My goal is to write general-purpose applications, and to me “absolutely necessary” means “don’t bother unless you know something extra about the target system”. I therefore assume that the suggested approach is to read/write UTF-8 with no regard for target’s locale.
This directly contradicts how base handles file path handling, which I wouldn’t care much about if the tools given were good enough to replicate what base does (with proper error handling, of course). Instead there’s decodeFS, which manages to compress everything I’m trying to escape into a single definition.
There’s no single “you” here.
Library users want to talk about file paths as if they are text, which is fine as long as the conversion is not their direct responsibility.
Library writers know that file paths are not text, and that any introspection more complex than “<NUL>, <period>, <slash>, <newline>, and <carriage-return>” requires a choice of encoding. And this choice is unavoidable when, say, parsing command-line options (think e.g. about bar in --foo=bar).

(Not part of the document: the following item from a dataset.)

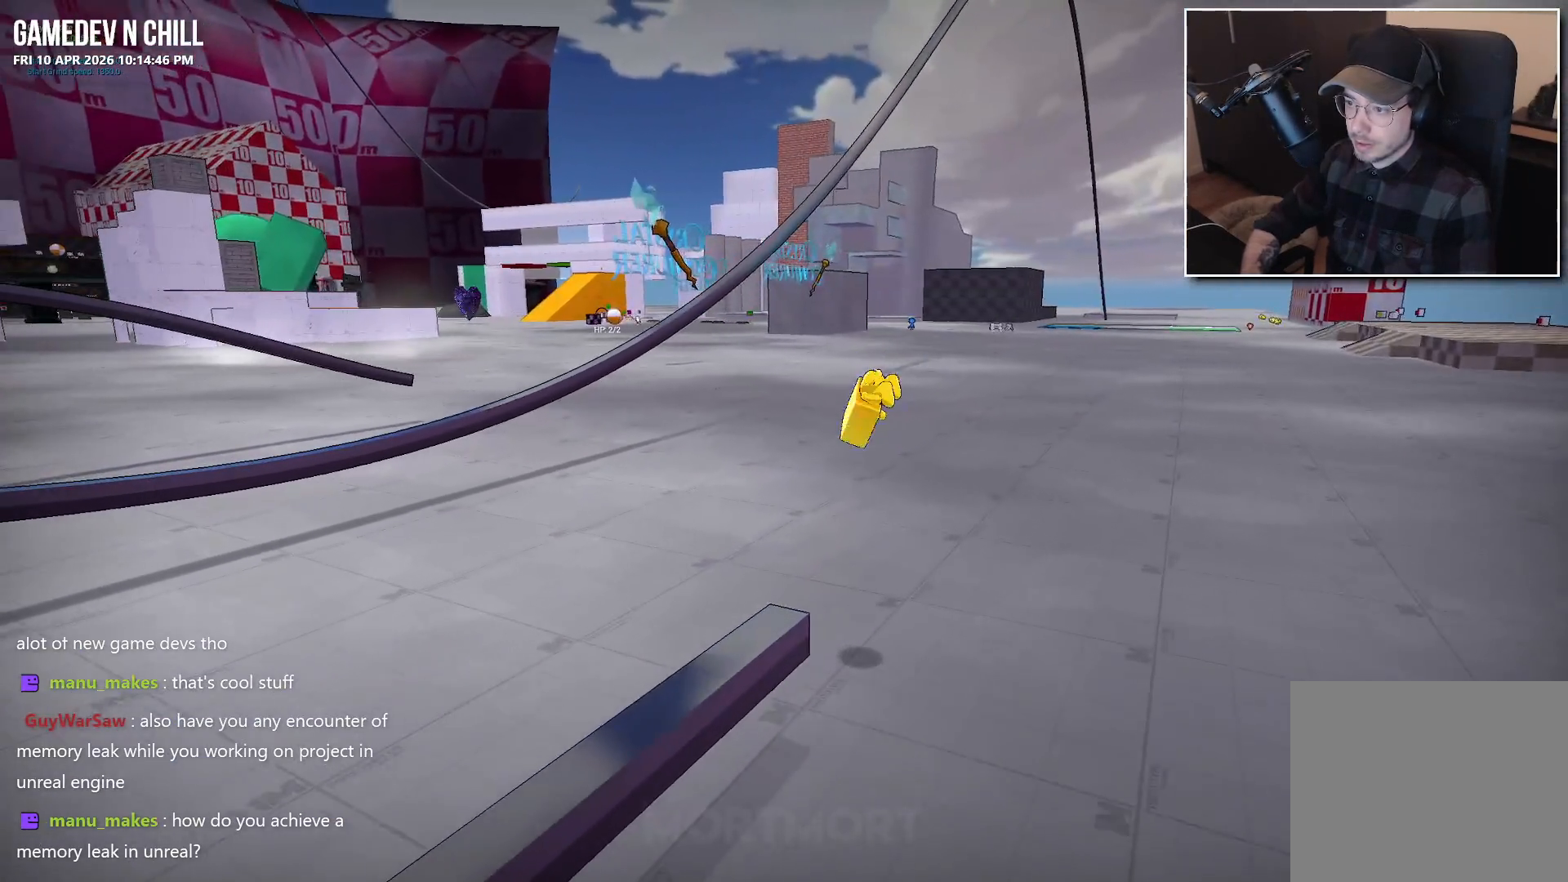
{"buttons": ["A"], "left_stick": "left", "right_stick": "center", "events": [[50, "A", "down"]]}
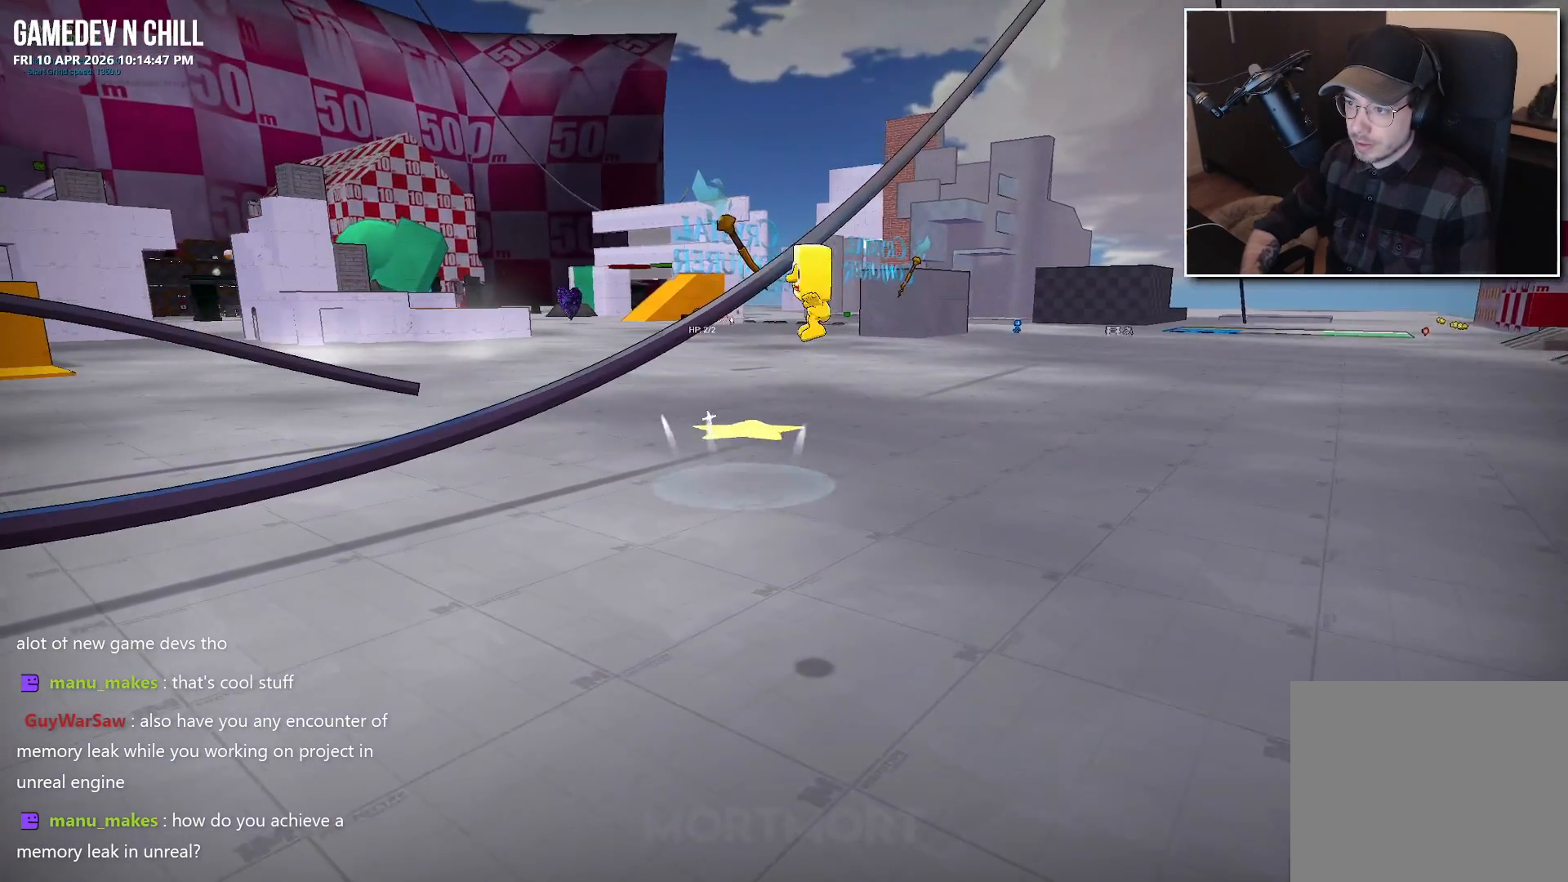
{"buttons": ["A"], "left_stick": "down-left", "right_stick": "center", "events": [[450, "left_stick", "down-left"]]}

This divide cannot be bridged without an additional type that’s platform-independent (unlike OsString), but is still possibly erroneous (unlike String/Text).
Both of these are up to library users to decide, squarely outside of the topic of correct file path handling.
Used by… Rust? I have no relevant experience in Rust. When I’m talking about WTF-8 I solely mean how the bytes are laid out in memory, same with UCS2LE.
I hope you’re not getting confused by the fact that Rust has a type called OsString and that one seems to be in WTF-8. Their raw file path types are raw arrays, I guess?
The documentation is lacking.
This RFC looks thoroughly confusing to me. I do think of WTF-8 as “sliceable”, but only within the very narrow limits of the Portable Character Set, which guarantees that the characters are single-byte. This is enough to break down --foo=bar without scrutinizing bar, but that’s the furthest extent of what I found necessary.
Might well be an issue specific to Rust, seems like OsStr is an interface.